(ENTRIES PROVIDED begins)

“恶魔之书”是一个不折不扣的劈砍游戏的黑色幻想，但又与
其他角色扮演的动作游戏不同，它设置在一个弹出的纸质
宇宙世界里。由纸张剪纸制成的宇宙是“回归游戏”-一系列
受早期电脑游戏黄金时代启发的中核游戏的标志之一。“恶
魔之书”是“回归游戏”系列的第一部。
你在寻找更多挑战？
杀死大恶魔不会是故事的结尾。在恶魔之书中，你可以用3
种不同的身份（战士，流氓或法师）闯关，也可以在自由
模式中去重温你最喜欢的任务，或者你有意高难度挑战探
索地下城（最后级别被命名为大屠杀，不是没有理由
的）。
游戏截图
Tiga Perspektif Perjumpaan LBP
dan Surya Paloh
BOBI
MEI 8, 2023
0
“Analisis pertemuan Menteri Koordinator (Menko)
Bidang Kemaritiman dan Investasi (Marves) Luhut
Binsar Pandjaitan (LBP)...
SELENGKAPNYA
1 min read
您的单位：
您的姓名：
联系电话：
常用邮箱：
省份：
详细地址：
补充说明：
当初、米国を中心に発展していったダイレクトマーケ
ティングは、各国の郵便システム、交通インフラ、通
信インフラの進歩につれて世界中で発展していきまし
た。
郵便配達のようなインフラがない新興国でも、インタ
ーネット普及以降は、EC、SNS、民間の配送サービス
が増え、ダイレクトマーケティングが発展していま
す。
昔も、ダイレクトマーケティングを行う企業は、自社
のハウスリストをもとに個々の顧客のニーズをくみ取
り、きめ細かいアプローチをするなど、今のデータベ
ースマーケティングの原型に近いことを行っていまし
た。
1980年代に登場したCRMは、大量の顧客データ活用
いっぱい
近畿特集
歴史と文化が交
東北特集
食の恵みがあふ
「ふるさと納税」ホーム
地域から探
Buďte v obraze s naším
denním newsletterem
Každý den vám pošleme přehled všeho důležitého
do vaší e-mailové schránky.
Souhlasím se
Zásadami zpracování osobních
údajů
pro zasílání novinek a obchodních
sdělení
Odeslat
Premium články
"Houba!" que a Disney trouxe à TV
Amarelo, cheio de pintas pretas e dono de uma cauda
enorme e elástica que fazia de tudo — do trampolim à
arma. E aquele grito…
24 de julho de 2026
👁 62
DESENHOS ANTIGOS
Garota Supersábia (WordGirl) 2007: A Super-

(ENTRIES PROVIDED ends)

WHAT THIS TASK INVOLVES: Change "LBP" to "Luhut" in the part that opens with the first line and closes with the line containing "SELENGKAPNYA", and write out those lines with nothing else altered.

RESPONSE BOX:
“恶魔之书”是一个不折不扣的劈砍游戏的黑色幻想，但又与
其他角色扮演的动作游戏不同，它设置在一个弹出的纸质
宇宙世界里。由纸张剪纸制成的宇宙是“回归游戏”-一系列
受早期电脑游戏黄金时代启发的中核游戏的标志之一。“恶
魔之书”是“回归游戏”系列的第一部。
你在寻找更多挑战？
杀死大恶魔不会是故事的结尾。在恶魔之书中，你可以用3
种不同的身份（战士，流氓或法师）闯关，也可以在自由
模式中去重温你最喜欢的任务，或者你有意高难度挑战探
索地下城（最后级别被命名为大屠杀，不是没有理由
的）。
游戏截图
Tiga Perspektif Perjumpaan Luhut
dan Surya Paloh
BOBI
MEI 8, 2023
0
“Analisis pertemuan Menteri Koordinator (Menko)
Bidang Kemaritiman dan Investasi (Marves) Luhut
Binsar Pandjaitan (Luhut)...
SELENGKAPNYA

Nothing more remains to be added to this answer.